Fri Jun 24 11:30:32 EDT 2011

On Fri, Jun 24, 2011 at 10:02, Pierre GM <pgmdevlist at gmail.com> wrote:
>
> On Jun 24, 2011, at 4:44 PM, Robert Kern wrote:
>
>> On Fri, Jun 24, 2011 at 09:35, Robert Kern <robert.kern at gmail.com> wrote:
>>> On Fri, Jun 24, 2011 at 09:24, Keith Goodman <kwgoodman at gmail.com> wrote:
>>>> On Fri, Jun 24, 2011 at 7:06 AM, Robert Kern <robert.kern at gmail.com> wrote:
>>>>
>>>>> The alternative proposal would be to add a few new dtypes that are
>>>>> NA-aware. E.g. an nafloat64 would reserve a particular NaN value
>>>>> (there are lots of different NaN bit patterns, we'd just reserve one)
>>>>> that would represent NA. An naint32 would probably reserve the most
>>>>> negative int32 value (like R does). Using the NA-aware dtypes signals
>>>>> that you are using NA values; there is no need for an additional flag.
>>>>
>>>> I don't understand the numpy design and maintainable issues, but from
>>>> a user perspective (mine) nafloat64, etc sounds nice.
>>>
>>> It's worth noting that this is not a replacement for masked arrays,
>>> nor is it intended to be the be-all, end-all solution to missing data
>>> problems. It's mostly just intended to be a focused tool to fill in
>>> the gaps where masked arrays are less convenient for whatever reason;
>>> e.g. where you're tempted to (ab)use NaNs for the purpose and the
>>> limitations on the range of values is acceptable. Not every dtype
>>> would have an NA-aware counterpart. I would suggest just nabool,
>>> nafloat64, naint32, nastring (a little tricky due to the flexible
>>> size, but doable), and naobject. Maybe a couple more, if we get
>>> requests, like naint64 and nacomplex128.
>>
>> Oh, and nadatetime64 and natimedelta64.
>
> So, if I understand correctly:
> if my array has a nafloat type, it's an array that supports missing values and it will always have a mask, right ?

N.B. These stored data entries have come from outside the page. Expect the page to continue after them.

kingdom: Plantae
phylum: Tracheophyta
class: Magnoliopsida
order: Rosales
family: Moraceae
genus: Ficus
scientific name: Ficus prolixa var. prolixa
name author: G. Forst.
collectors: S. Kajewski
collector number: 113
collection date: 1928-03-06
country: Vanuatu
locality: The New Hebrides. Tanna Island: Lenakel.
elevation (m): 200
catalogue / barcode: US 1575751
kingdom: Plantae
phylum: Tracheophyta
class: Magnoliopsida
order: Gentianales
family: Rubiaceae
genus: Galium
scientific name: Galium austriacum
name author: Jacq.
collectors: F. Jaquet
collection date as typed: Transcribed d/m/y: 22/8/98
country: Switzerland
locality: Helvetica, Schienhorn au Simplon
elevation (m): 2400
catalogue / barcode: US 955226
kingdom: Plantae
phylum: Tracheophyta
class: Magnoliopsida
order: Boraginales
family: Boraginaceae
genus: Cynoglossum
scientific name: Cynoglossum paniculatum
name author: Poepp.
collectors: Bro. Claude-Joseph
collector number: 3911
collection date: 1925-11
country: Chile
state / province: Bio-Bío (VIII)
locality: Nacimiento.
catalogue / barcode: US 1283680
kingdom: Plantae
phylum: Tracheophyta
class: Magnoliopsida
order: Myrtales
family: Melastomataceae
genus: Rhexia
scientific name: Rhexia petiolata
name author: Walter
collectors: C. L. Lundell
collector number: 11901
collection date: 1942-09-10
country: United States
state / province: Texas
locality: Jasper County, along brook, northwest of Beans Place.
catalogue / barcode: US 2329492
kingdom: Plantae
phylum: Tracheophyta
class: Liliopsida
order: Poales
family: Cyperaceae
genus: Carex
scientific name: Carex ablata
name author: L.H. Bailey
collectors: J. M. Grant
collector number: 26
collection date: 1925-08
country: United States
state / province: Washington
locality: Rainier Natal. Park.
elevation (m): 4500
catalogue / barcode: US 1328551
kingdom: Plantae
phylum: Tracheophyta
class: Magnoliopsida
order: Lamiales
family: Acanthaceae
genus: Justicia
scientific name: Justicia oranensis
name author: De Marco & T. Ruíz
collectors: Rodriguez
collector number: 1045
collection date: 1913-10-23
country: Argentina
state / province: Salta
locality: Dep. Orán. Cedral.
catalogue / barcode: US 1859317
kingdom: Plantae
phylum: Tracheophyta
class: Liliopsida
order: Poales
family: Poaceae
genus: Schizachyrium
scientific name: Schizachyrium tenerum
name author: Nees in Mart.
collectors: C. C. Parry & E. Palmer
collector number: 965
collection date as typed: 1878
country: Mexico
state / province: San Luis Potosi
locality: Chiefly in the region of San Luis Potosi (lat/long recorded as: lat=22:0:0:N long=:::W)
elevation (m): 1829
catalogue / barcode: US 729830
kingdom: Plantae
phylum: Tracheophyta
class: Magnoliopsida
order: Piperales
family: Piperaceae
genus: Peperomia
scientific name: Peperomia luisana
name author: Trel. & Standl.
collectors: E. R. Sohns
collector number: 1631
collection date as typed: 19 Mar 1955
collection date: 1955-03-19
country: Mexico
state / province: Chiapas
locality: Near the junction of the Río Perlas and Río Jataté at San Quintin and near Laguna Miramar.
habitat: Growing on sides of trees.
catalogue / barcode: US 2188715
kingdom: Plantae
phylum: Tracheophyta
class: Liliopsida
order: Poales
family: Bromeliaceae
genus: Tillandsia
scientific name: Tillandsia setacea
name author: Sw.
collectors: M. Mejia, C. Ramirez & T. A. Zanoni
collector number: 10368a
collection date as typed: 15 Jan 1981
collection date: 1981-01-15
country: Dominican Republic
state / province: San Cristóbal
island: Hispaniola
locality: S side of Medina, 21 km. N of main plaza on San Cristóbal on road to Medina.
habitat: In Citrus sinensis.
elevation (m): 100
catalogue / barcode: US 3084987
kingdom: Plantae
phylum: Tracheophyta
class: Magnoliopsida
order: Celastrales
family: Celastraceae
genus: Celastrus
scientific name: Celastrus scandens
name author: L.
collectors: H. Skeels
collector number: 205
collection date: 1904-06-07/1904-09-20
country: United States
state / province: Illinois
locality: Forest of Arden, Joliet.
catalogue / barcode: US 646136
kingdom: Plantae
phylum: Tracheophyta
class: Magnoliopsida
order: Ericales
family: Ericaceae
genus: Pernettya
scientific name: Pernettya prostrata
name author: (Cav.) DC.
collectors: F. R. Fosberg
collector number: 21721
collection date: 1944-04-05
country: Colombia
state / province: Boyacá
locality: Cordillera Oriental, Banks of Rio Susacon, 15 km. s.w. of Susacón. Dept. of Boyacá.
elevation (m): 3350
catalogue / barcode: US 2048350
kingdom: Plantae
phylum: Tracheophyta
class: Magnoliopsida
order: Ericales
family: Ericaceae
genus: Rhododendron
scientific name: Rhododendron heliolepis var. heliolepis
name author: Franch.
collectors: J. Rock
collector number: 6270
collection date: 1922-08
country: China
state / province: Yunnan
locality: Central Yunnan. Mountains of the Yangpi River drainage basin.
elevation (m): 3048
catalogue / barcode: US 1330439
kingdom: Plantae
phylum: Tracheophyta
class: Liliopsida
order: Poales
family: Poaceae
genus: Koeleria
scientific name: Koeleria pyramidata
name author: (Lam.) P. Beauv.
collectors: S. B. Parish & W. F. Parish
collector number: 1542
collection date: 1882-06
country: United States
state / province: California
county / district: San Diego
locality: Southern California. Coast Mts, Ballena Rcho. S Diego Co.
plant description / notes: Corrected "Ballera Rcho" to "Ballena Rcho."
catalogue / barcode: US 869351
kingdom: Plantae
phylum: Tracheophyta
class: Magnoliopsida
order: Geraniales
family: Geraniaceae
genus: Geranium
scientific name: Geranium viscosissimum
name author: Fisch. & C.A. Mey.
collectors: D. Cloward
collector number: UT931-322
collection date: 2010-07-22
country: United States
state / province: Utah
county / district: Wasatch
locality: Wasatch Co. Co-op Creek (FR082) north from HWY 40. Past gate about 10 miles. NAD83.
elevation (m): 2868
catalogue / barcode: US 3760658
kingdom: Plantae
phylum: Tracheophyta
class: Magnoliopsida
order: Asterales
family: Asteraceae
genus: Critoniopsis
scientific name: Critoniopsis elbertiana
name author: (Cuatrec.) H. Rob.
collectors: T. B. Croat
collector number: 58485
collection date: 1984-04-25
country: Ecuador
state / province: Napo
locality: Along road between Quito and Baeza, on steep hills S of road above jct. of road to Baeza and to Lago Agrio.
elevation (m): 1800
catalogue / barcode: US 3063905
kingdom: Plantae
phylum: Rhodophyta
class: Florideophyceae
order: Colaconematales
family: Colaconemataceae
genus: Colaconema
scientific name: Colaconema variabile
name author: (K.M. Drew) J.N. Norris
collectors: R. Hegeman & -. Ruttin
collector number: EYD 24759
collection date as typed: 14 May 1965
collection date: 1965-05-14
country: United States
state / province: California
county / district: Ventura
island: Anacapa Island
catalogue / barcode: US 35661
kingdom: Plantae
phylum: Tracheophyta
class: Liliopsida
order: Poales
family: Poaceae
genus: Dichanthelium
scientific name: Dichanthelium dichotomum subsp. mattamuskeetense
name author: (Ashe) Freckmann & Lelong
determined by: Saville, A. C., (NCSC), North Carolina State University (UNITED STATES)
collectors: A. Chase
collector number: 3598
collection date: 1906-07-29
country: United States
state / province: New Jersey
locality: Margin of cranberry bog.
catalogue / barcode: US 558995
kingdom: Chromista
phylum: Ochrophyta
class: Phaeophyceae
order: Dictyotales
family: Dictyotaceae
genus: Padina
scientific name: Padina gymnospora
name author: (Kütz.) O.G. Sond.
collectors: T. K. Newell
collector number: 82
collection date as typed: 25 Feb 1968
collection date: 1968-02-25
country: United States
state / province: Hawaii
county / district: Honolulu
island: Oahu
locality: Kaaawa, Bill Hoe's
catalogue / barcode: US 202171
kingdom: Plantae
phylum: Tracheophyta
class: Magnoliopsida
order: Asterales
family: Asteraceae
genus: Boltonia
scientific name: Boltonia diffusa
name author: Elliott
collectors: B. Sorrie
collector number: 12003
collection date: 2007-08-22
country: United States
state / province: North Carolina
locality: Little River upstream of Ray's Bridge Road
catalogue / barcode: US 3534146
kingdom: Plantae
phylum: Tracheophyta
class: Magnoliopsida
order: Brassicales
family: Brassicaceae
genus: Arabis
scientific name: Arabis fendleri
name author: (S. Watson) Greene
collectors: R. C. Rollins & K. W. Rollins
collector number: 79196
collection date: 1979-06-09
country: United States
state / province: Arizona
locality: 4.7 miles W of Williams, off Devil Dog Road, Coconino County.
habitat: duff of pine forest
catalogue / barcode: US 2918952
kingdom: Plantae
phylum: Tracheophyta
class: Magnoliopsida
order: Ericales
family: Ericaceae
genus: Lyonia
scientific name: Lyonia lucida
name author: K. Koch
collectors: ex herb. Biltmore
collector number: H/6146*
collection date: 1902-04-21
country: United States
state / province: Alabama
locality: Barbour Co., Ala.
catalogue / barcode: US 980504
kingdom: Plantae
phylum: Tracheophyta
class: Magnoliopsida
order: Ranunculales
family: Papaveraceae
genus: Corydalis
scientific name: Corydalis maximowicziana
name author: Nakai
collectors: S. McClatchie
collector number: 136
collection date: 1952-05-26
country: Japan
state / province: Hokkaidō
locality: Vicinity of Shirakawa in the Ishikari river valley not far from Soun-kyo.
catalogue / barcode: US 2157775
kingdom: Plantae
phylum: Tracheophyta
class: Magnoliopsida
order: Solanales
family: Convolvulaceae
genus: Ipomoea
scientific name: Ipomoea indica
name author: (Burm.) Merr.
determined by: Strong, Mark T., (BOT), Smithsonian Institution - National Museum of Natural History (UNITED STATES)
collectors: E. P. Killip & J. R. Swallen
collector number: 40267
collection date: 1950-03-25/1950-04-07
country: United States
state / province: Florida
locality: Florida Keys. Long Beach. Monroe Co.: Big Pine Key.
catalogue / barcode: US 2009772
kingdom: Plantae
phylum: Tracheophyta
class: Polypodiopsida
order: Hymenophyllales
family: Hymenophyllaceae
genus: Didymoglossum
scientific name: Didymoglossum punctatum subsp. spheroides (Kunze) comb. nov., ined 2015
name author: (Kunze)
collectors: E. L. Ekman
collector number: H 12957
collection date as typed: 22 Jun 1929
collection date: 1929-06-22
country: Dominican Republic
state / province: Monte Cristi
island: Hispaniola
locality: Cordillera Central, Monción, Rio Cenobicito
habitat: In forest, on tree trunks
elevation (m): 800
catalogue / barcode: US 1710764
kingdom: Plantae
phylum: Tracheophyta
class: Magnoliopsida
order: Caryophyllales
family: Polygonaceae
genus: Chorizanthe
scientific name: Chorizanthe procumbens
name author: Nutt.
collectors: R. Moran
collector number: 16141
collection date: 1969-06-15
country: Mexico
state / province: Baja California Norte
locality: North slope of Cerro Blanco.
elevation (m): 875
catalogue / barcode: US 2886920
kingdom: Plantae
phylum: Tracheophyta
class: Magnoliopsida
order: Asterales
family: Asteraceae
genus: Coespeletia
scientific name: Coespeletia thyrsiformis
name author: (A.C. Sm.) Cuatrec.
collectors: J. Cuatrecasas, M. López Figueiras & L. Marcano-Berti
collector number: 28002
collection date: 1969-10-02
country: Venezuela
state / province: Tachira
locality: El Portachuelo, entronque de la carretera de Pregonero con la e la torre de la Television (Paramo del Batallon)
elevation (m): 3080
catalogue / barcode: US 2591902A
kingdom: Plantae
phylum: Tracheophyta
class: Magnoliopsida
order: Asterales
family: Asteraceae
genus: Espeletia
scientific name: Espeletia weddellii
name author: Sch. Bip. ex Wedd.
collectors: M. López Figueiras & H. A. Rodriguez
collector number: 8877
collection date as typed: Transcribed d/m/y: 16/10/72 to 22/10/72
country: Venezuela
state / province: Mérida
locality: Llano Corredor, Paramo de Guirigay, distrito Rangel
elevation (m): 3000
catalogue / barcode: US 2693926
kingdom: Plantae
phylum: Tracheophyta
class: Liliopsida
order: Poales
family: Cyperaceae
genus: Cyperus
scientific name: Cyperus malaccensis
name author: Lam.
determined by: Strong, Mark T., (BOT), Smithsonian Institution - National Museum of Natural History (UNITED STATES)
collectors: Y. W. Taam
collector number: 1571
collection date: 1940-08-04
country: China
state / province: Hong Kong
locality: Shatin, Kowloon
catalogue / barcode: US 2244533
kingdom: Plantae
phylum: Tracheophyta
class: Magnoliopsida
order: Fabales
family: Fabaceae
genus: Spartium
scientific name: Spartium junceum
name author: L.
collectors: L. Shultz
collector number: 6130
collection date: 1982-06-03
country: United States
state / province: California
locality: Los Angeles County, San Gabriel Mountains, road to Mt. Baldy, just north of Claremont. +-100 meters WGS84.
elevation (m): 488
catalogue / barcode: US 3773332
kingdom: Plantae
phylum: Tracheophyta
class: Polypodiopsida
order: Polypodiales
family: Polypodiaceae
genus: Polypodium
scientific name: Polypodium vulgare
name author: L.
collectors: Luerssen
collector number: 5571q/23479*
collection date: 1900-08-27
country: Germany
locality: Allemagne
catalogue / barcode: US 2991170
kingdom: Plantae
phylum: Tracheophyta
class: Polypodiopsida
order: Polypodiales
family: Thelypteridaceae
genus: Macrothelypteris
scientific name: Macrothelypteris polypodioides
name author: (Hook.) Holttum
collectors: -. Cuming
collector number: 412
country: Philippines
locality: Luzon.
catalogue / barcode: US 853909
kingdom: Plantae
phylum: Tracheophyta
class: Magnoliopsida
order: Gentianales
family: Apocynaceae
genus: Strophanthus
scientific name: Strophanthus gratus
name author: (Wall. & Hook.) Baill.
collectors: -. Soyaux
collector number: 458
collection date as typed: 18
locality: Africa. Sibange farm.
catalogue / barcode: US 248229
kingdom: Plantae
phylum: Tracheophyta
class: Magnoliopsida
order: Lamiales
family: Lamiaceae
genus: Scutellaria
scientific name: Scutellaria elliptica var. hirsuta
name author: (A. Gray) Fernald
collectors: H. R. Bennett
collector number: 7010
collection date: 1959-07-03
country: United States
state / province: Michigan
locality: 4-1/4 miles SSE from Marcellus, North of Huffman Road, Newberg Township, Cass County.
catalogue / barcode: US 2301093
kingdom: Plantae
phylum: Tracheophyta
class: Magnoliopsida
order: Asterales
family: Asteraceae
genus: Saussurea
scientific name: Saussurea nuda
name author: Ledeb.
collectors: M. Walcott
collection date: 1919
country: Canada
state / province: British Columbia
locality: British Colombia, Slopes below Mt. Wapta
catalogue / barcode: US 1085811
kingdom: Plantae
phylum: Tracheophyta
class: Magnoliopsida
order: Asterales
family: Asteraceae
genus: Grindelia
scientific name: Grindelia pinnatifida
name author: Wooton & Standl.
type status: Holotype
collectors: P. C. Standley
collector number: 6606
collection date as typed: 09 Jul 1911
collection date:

Not quite; there are no separate mask arrays with this approach. It's
more akin to using NaNs to represent missing values except with more
rigor. NA values won't be "accidentally" created from computations
from non-NA values.

> And just viewing an array as a nafloat dtyped one would make it an 'array-with-missing-values' ? That's pretty elegant. I like that.
> Now, how will masked values represented ?

For the float types, we use a particular NaN bit-pattern (we'll steal
R's choice). For the int types, we use the most negative number. For
strings, R uses 'NA', but I'd *like* to use something less likely to
conflict with actual use. For the date/time types, we would reserve a
value close to the NaT value. For objects, we would have a singleton
created specifically for this purpose. bools, which are internally
represented by a uint8, will use 2.

> Different masked values from one dtype to another ? What would be the equivalent of something like `if a[0] is masked` that we have know?

I would suggest following R's lead and letting ((NA==NA) == True)
unlike NaNs. Each NA-aware scalar type would have a class attribute
giving its NA value:

  if a[0] == nafloat64.NA:
      ...

  good_values = (a != nafloat64.NA)

You could possibly make a general NA object with smart comparison
methods that will inspect the dtype of the other object so you don't
have to know the dtype in your code, but that's a little magic.

-- 
Robert Kern

"I have come to believe that the whole world is an enigma, a harmless
enigma that is made terrible by our own mad attempt to interpret it as
though it had an underlying truth."
  -- Umberto Eco